After being sick on two separate occasions in the last month, I thought I would relieve my withdrawal symptoms and try to fish the rockfish opener. At first, it looked like the weather would put that out of the question, but then the forecast downgraded, and all systems were a go.

The Spitfire has been getting on the yellowtail lately, so the game plan was to look for them first, and then get on the rockfish later. We metered around a little bit and saw some, but they just weren’t in the biting mood. I tried a Salas 6X heavy in “punk rock” orange and yellow, and I guess it was outrageous enough for a “steamer size” Red to take a swing at it. Nothing to write home about, but catching it officially opened the Spit‘s rockfishing season, as Jeremy announced over the P.A.
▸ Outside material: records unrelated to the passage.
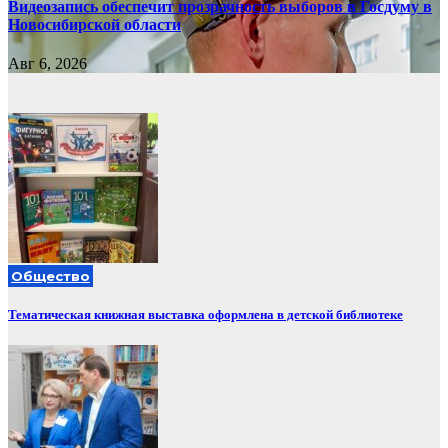
Видеозапись обеспечит прозрачность выборов в Госдуму в
Новосибирской области
Авг 6, 2026
Общество
Тематическая книжная выставка оформлена в детской библиотеке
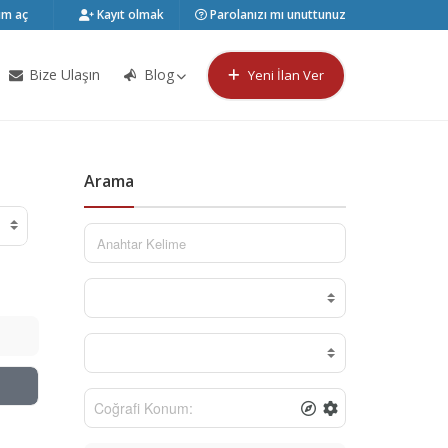
m aç
Kayıt olmak
Parolanızı mı unuttunuz
Bize Ulaşın
Blog
Yeni İlan Ver
Arama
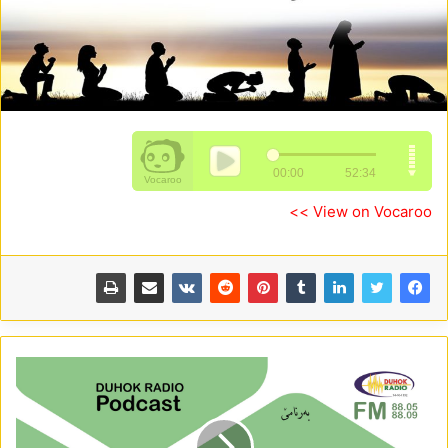
View on Vocaroo >>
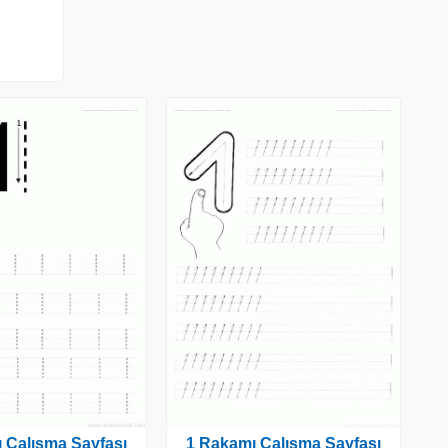
 Çalışma Sayfası
1 Rakamı Çalışma Sayfası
Then the time had come to mount up on the rockfish grounds. The predominant rockfishing style out of Marina Del Rey is to hit bottom, and then wind up 10-15 cranks for belindas (real name, speckled rockfish) and bocaccio. However, this day we hit some spots where traditional bottom-dweller rockfish wanted to bite. Some nice chuckleheads, reds, and boscos (real name, greenspotted rockfish) came over the rail, in addition to some of the toothy bottom grabbers.

Before we tried for the yellowtail, we stopped to catch some mackerel to throw at the yellowtail if we found them. Instead, I rigged up a lingcod rig (dropper loop with circle hook trailing down to the sinker) and tried to make something happen with one. Dropped down…1…2…3…instant ling! And when they pull drag, you can tell, for sure, that it’s gonna be a keeper. I was sure to wind it up nice and easy until the fish met John’s gaff. Not only did I catch the first rockfish of the season, I got the first lingcod, as well!

The boat ended up with 5 lings and about 210 rockfish for 41 anglers. Nothing wide open, but a nice steady pick at some awesome-tasting fish. The weather was pretty good, too – a little windy in the afternoon but not bad. I took jackpot with my nice ling, which was nice for me because the last two nice lingcod I’ve caught, I took second place to fish that were just a little nicer. Some call that silver, others call that “first-place loser” – it just all depends whether you see the glass half full or empty. Regardless, it makes pulling off the gold all the more sweeter.

So that’s about it for now. Get out there for your rockfish and lingcod fix…or go after some yellowtail. They didn’t bite for us, but they’re still around and biting in other areas!